Persistent disinflation is a major factor going forward. Declining oil prices will reflect themselves in coming months’ CPI and PCE inflation statistics. And the toxic combination of disinflation/deflation in other major economies and a strengthening U.S. dollar will see cheap imports build and reduce demand for U.S. exports (witness the growing U.S. trade deficit widening in September to $43 billion from $40 billion in the prior month, even with lower oil prices) at present price levels. It is hard to imagine U.S. labor having any increased pricing power under such circumstances.

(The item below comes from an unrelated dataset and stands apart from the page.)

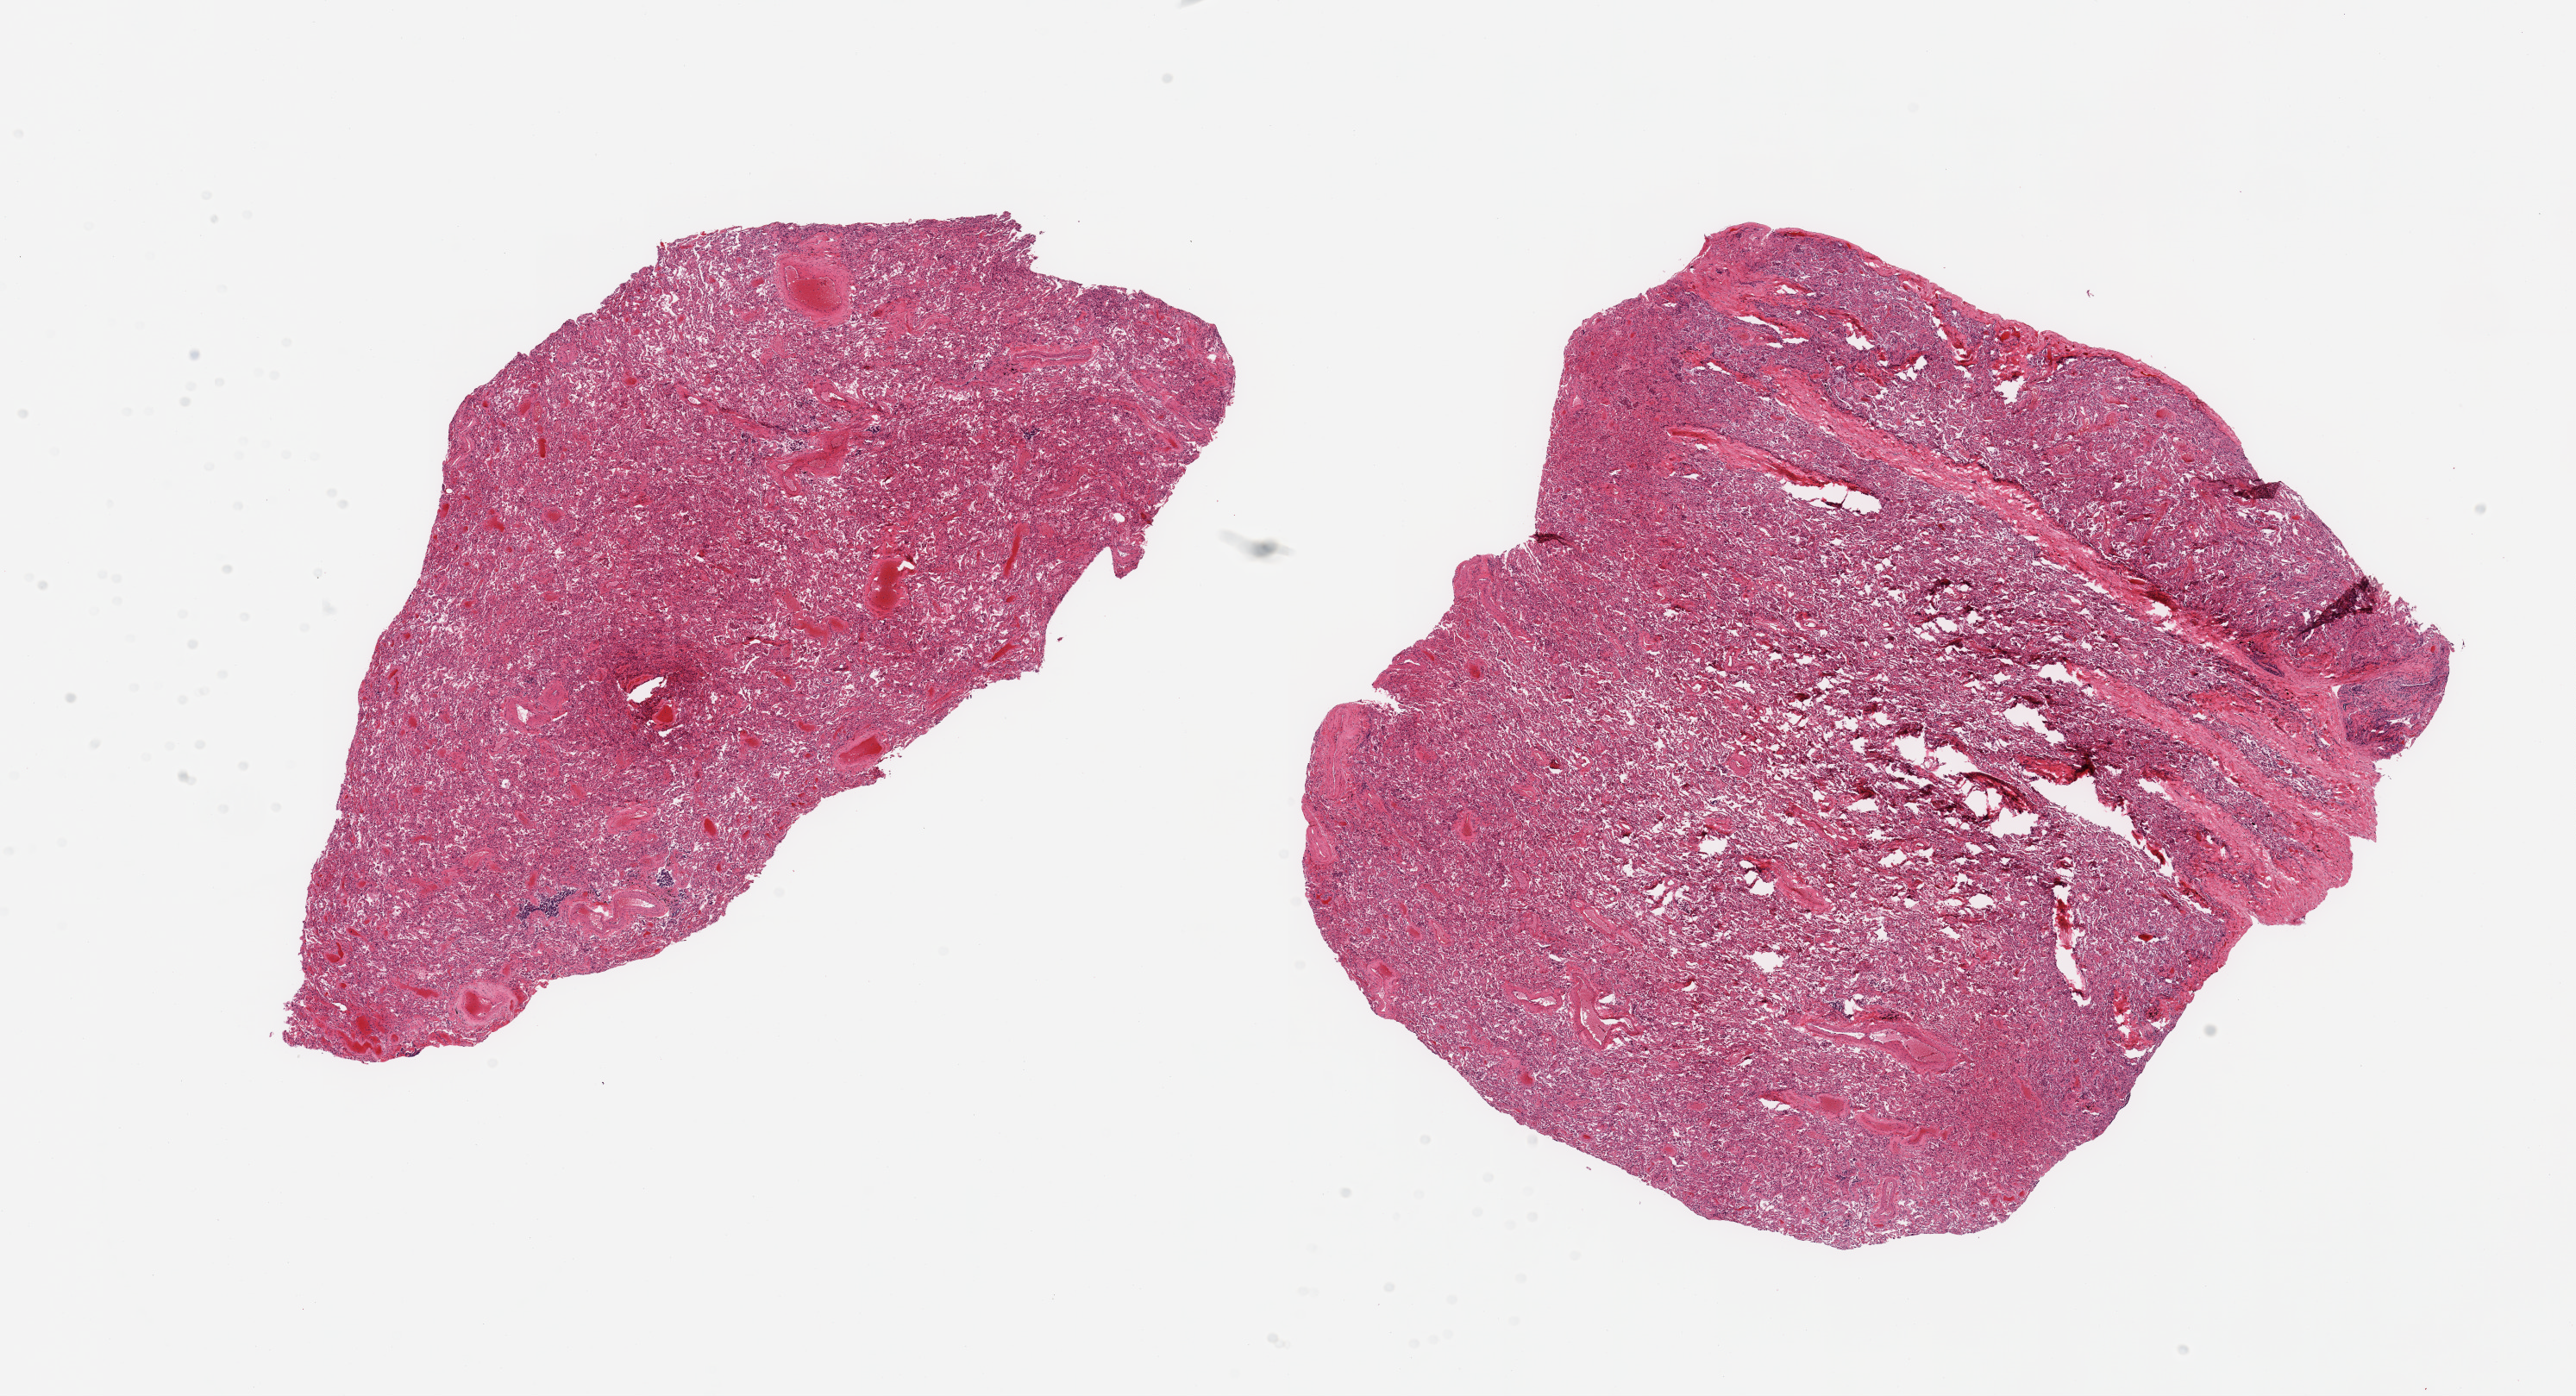
Digitized hematoxylin and eosin (H&E)-stained section, a low-resolution overview of the entire scanned area, about 23.6 x 12.8 mm (slide scanned at 20x). PAXgene-fixed paraffin-embedded (PFPE) section. Sampled site (target tissue): lung. Tissue donor sample.
• pathologist's review note for this sample: 2 pieces; marked congestion; thick walled vessels and thick alveolar septa and collapsed alveoli suggestive of chronic pulmonary hypertension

We are still playing out the ramifications of the enormous global oversupply of labor and productive capacity relative to global aggregate demand. This phenomenon has dramatically reduced labor’s share of production (GDP) since the late 1990’s, and increased capital’s share of GDP in the U.S. even while the world experiences a capital glut. The disinflation/deflation we are seeing in the worlds’ largest economies are a direct result of that oversupply and the failure of inadequate policy “plasters” to heal underlying imbalances.
The impact on U.S. wages and payrolls in 2014 has been different from the experience of 2013, but the underlying cause is the same. And so is the result―limited increases in aggregate disposable income. Chair Yellen should heed the inner voice telling her that something is not right, because the foregoing demonstrates a still-ailing labor situation in the U.S., not the vibrancy read into headline statistics.